「新時代の画家によせて」(2) 天川貴之
個展などに行ってみて感ずることは、そこに、その人による個性的なる世界が創造されているということであり、その画家が本当の意味で住んでおられる精神世界とは、かかる絵の世界であるということであり、また、すべての画家は、誰一人、同じ世界には住んでおられないということである。
このように、我々は、三次元的には同じように見える世界に住んでいながらも、それを精神的なる要素の入った絵に直してよくよく観察してみると、実は、一人一人が異なったものを観、異なった感じ方をしている世界に居るということが分かるのである。
これは、かつて、「コペルニクス的転換」と自らの哲学を称したカント哲学の認識論を、さらに推し進めて考察してみるとよく分かる。
例えば、前述した富士の例でいえば、富士それ自体は誰も認識することは出来ないのであり、富士というものを、自己の五官を通して主観的に表象したもののみを認識することが出来るにすぎないとカントは説明するのであるが、これは、この三次元世界のみならず、三次元世界を超えた精神世界についてもあてはまる真理なのである。

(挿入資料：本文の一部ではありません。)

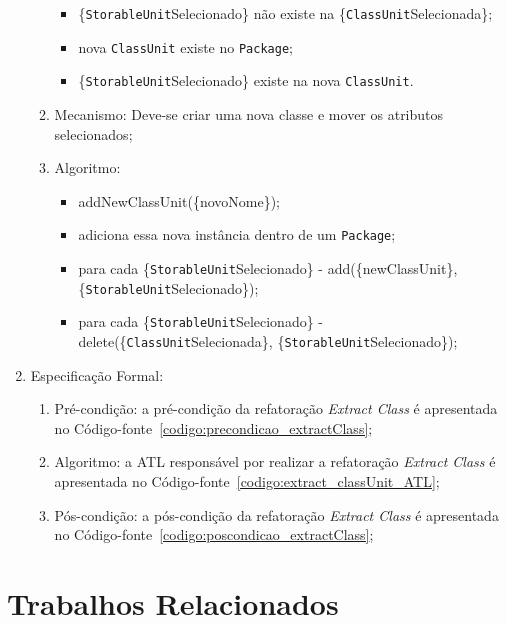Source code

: \begin{enumerate}
\begin{enumerate}
\begin{itemize}
			        \item \{\texttt{StorableUnit}Selecionado\} não existe na \{\texttt{ClassUnit}Selecionada\};
			        \item nova \texttt{ClassUnit} existe no \texttt{Package};
			        \item \{\texttt{StorableUnit}Selecionado\} existe na nova \texttt{ClassUnit}.
			    \end{itemize}
			\item Mecanismo: Deve-se criar uma nova classe e mover os atributos selecionados;
			\item Algoritmo: 
			    \begin{itemize}
			        \item addNewClassUnit(\{novoNome\});
			        \item adiciona essa nova instância dentro de um \texttt{Package};
			        \item para cada \{\texttt{StorableUnit}Selecionado\} - add(\{newClassUnit\}, \{\texttt{StorableUnit}\-Selecionado\});
			        \item para cada \{\texttt{StorableUnit}Selecionado\} - delete(\{\texttt{ClassUnit}Selecionada\}, \{\texttt{Storable\-Unit}Selecionado\});
			    \end{itemize} 
	    \end{enumerate}
		\item Especificação Formal:
		\begin{enumerate}
			\item Pré-condição: a pré-condição da refatoração \textit{Extract Class} é apresentada no Código-fonte~\ref{codigo:precondicao_extractClass};
			\item Algoritmo: a ATL responsável por realizar a refatoração \textit{Extract Class} é apresentada no Código-fonte~\ref{codigo:extract_classUnit_ATL};
			\item Pós-condição: a pós-condição da refatoração \textit{Extract Class} é apresentada no Código-fonte~\ref{codigo:poscondicao_extractClass};
		\end{enumerate}
\end{enumerate}


\section{Trabalhos Relacionados}\label{sec:trabalhos_relacionados_abordagem_criar_kdm}

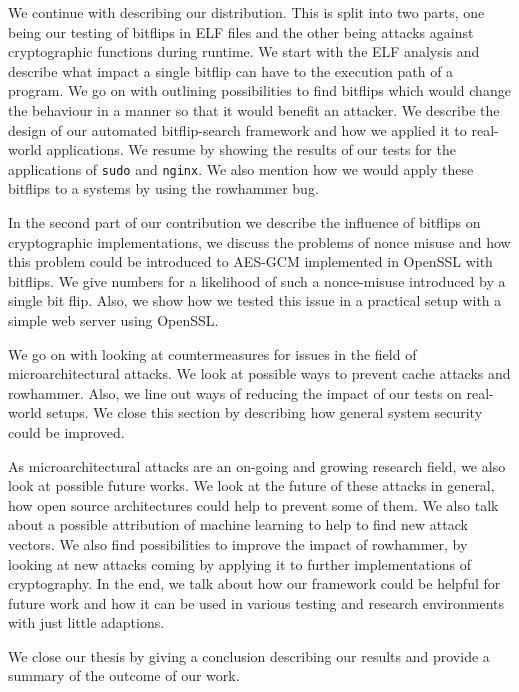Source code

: We continue with describing our distribution. This is split into two parts, one
being our testing of bitflips in ELF files and the other being attacks against
cryptographic functions during runtime. We start with the ELF analysis and
describe what impact a single bitflip can have to the execution path of a
program. We go on with outlining possibilities to find bitflips which would
change the behaviour in a manner so that it would benefit an attacker. We
describe the design of our automated bitflip-search framework and how we applied
it to real-world applications. We resume by showing the results of our tests for
the applications of \texttt{sudo} and \texttt{nginx}. We also mention how we
would apply these bitflips to a systems by using the rowhammer bug.

In the second part of our contribution we describe the influence of bitflips on
cryptographic implementations, we discuss the problems of nonce misuse and how
this problem could be introduced to AES-GCM implemented in OpenSSL with
bitflips. We give numbers for a likelihood of such a nonce-misuse introduced by
a single bit flip. Also, we show how we tested this issue in a practical setup
with a simple web server using OpenSSL.

We go on with looking at countermeasures for issues in the field of
microarchitectural attacks. We look at possible ways to prevent cache attacks
and rowhammer. Also, we line out ways of reducing the impact of our tests on
real-world setups. We close this section by describing how general system
security could be improved.

As microarchitectural attacks are an on-going and growing research field, we
also look at possible future works. We look at the future of these attacks in
general, how open source architectures could help to prevent some of them. We
also talk about a possible attribution of machine learning to help to find new
attack vectors. We also find possibilities to improve the impact of rowhammer,
by looking at new attacks coming by applying it to further implementations of
cryptography. In the end, we talk about how our framework could be helpful for
future work and how it can be used in various testing and research environments
with just little adaptions.

We close our thesis by giving a conclusion describing our results and provide a
summary of the outcome of our work.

三次元世界においても、すべての人が同じ富士を認識しているようにみえて、実は、視力の違いによっても認識しているものは異なるし、また、色盲や乱視などの視覚障害のあられる方は、それぞれ別の富士を見ておられるのである。
さらには、人間は、三次元的存在であると同時に、精神的存在でもあるので、例えば、富士ならば富士というものを三次元的にのみ認識するのではなくて、それを、精神的にも認識し、意味づけ、価値づけを行っているのである。